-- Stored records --
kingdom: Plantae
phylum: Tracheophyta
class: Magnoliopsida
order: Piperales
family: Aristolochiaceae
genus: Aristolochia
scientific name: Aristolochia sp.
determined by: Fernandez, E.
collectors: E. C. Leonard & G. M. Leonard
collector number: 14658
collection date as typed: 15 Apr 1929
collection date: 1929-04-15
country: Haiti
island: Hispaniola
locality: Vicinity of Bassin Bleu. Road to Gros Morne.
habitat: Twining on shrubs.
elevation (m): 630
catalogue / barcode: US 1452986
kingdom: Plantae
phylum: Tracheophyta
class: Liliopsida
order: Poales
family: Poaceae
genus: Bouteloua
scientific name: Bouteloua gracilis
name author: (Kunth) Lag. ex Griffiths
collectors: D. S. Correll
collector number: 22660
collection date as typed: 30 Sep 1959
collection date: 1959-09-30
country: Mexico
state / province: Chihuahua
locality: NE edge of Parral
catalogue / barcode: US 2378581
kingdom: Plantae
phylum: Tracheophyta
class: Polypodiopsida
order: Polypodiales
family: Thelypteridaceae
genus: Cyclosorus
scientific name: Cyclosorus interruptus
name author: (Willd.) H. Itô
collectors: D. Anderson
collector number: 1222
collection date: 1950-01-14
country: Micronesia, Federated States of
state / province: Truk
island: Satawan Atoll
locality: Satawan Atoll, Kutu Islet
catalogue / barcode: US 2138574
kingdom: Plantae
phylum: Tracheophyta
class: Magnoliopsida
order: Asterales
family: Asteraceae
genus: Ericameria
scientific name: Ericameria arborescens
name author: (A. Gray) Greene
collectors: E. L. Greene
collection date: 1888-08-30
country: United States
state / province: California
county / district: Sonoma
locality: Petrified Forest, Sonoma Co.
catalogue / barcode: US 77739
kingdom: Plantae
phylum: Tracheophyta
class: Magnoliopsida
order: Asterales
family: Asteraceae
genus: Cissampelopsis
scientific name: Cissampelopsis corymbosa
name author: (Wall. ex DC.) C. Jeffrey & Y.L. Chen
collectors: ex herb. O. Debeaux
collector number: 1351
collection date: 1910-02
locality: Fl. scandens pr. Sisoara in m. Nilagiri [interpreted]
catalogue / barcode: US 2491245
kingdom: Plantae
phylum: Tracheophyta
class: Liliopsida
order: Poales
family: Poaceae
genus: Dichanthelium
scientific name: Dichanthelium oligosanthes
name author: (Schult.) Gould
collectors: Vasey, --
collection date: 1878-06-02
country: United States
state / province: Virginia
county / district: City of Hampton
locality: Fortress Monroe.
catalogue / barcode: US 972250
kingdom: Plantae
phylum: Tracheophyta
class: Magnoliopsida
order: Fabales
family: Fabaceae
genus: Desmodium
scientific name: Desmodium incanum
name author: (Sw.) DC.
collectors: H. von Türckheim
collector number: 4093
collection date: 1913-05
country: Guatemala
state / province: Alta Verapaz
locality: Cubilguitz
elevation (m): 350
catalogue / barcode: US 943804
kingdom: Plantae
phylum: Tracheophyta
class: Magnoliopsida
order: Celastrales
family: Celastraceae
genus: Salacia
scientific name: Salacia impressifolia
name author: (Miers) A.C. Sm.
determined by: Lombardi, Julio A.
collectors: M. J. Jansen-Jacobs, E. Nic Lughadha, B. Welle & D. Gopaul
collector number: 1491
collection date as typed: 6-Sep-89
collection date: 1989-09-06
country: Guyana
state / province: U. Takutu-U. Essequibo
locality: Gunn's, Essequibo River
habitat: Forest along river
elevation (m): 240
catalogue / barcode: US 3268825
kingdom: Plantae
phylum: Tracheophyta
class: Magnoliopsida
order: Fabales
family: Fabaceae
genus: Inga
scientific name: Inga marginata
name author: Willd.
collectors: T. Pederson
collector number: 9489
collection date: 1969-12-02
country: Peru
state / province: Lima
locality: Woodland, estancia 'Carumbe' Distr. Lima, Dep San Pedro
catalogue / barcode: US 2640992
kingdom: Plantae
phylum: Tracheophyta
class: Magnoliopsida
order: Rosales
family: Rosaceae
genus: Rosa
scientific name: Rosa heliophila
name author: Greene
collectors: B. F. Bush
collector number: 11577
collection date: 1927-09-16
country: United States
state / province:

-- EXERCISE DETAILS --
Copy word for word every line of the data from the line with "catalogue / barcode: US 2491245" to the line with "genus: Desmodium", including both of those lines.

-- FINAL RESULT --
catalogue / barcode: US 2491245
kingdom: Plantae
phylum: Tracheophyta
class: Liliopsida
order: Poales
family: Poaceae
genus: Dichanthelium
scientific name: Dichanthelium oligosanthes
name author: (Schult.) Gould
collectors: Vasey, --
collection date: 1878-06-02
country: United States
state / province: Virginia
county / district: City of Hampton
locality: Fortress Monroe.
catalogue / barcode: US 972250
kingdom: Plantae
phylum: Tracheophyta
class: Magnoliopsida
order: Fabales
family: Fabaceae
genus: Desmodium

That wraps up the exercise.